[Exercise directions]
What you return should be each line of the data containing the string "getAST".

↓↓↓

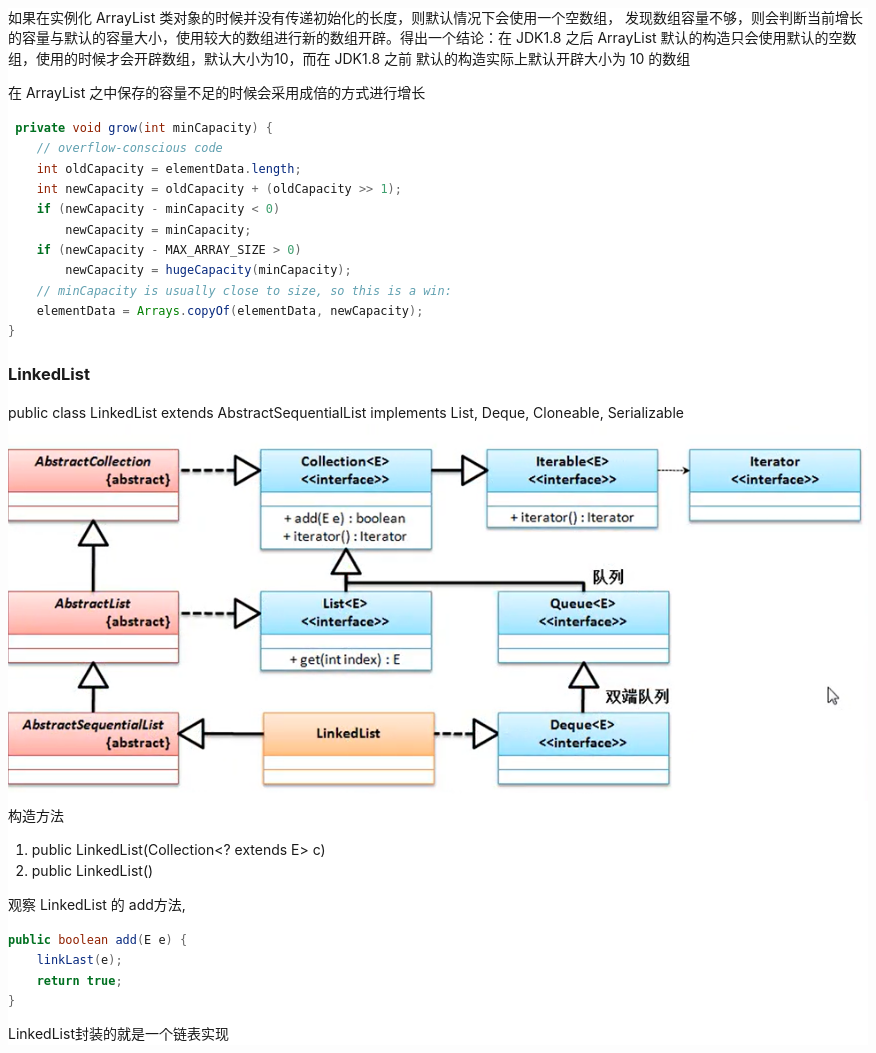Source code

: 如果在实例化 ArrayList 类对象的时候并没有传递初始化的长度，则默认情况下会使用一个空数组， 发现数组容量不够，则会判断当前增长的容量与默认的容量大小，使用较大的数组进行新的数组开辟。得出一个结论：在 JDK1.8 之后 ArrayList 默认的构造只会使用默认的空数组，使用的时候才会开辟数组，默认大小为10，而在 JDK1.8 之前 默认的构造实际上默认开辟大小为 10 的数组

在 ArrayList 之中保存的容量不足的时候会采用成倍的方式进行增长
```java
 private void grow(int minCapacity) {
    // overflow-conscious code
    int oldCapacity = elementData.length;
    int newCapacity = oldCapacity + (oldCapacity >> 1);
    if (newCapacity - minCapacity < 0)
        newCapacity = minCapacity;
    if (newCapacity - MAX_ARRAY_SIZE > 0)
        newCapacity = hugeCapacity(minCapacity);
    // minCapacity is usually close to size, so this is a win:
    elementData = Arrays.copyOf(elementData, newCapacity);
}
```


### LinkedList
public class LinkedList<E> extends AbstractSequentialList<E> implements List<E>, Deque<E>, Cloneable, Serializable
![](assets/LinkedList继承结构.png)
构造方法
1. public LinkedList(Collection<? extends E> c)
2. public LinkedList()

观察 LinkedList 的 add方法,
```java
public boolean add(E e) {
    linkLast(e);
    return true;
}
```
LinkedList封装的就是一个链表实现
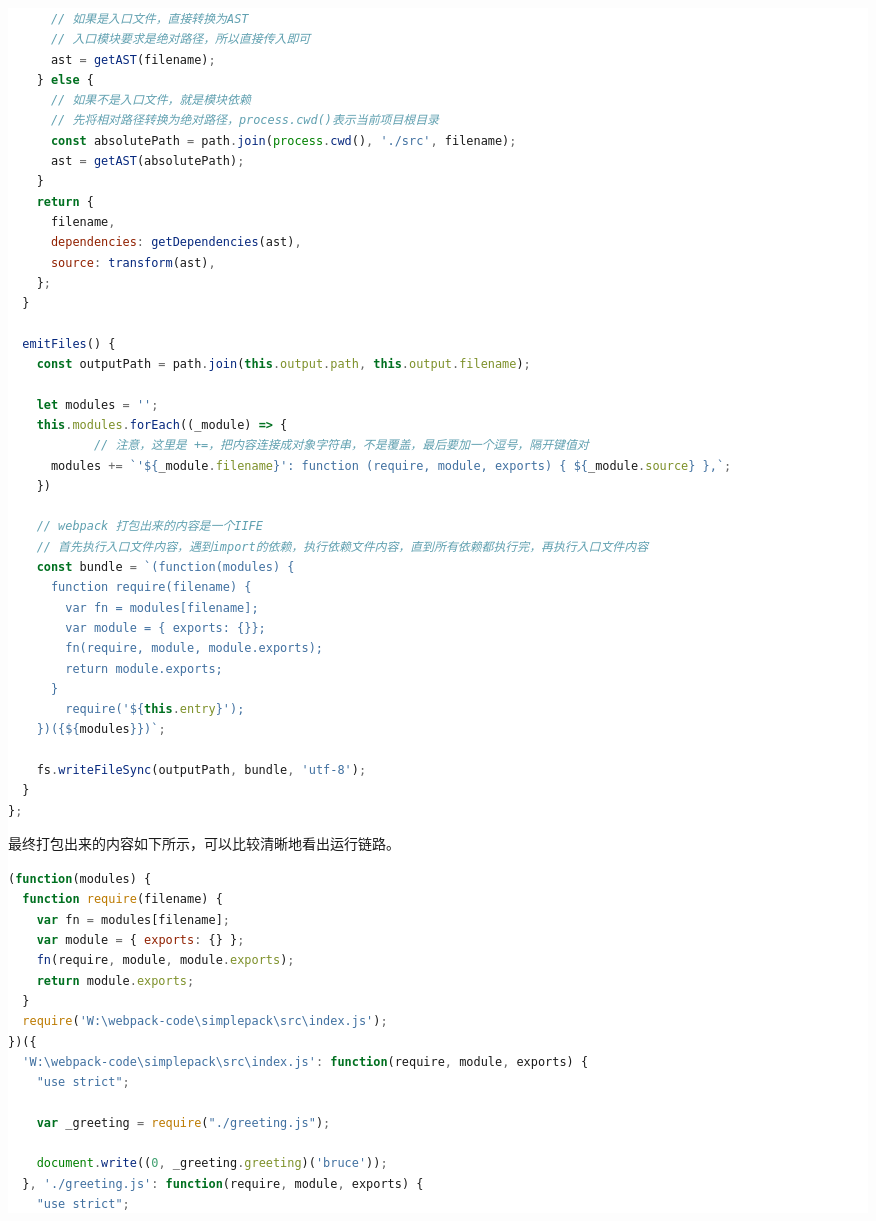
 ```js
      // 如果是入口文件，直接转换为AST
      // 入口模块要求是绝对路径，所以直接传入即可
      ast = getAST(filename);
    } else {
      // 如果不是入口文件，就是模块依赖
      // 先将相对路径转换为绝对路径，process.cwd()表示当前项目根目录
      const absolutePath = path.join(process.cwd(), './src', filename);
      ast = getAST(absolutePath);
    }
    return {
      filename,
      dependencies: getDependencies(ast),
      source: transform(ast),
    };
  }

  emitFiles() {
    const outputPath = path.join(this.output.path, this.output.filename);

    let modules = '';
    this.modules.forEach((_module) => {
			// 注意，这里是 +=，把内容连接成对象字符串，不是覆盖，最后要加一个逗号，隔开键值对
      modules += `'${_module.filename}': function (require, module, exports) { ${_module.source} },`;
    })

	// webpack 打包出来的内容是一个IIFE
	// 首先执行入口文件内容，遇到import的依赖，执行依赖文件内容，直到所有依赖都执行完，再执行入口文件内容
    const bundle = `(function(modules) {
      function require(filename) {
        var fn = modules[filename];
        var module = { exports: {}};
        fn(require, module, module.exports);
        return module.exports;
      }
        require('${this.entry}');
    })({${modules}})`;

    fs.writeFileSync(outputPath, bundle, 'utf-8');
  }
};
```

最终打包出来的内容如下所示，可以比较清晰地看出运行链路。

```js
(function(modules) {
  function require(filename) {
    var fn = modules[filename];
    var module = { exports: {} };
    fn(require, module, module.exports);
    return module.exports;
  }
  require('W:\webpack-code\simplepack\src\index.js');
})({
  'W:\webpack-code\simplepack\src\index.js': function(require, module, exports) {
    "use strict";

    var _greeting = require("./greeting.js");

    document.write((0, _greeting.greeting)('bruce'));
  }, './greeting.js': function(require, module, exports) {
    "use strict";

```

↑↑↑

[Task answer]
      ast = getAST(filename);
      ast = getAST(absolutePath);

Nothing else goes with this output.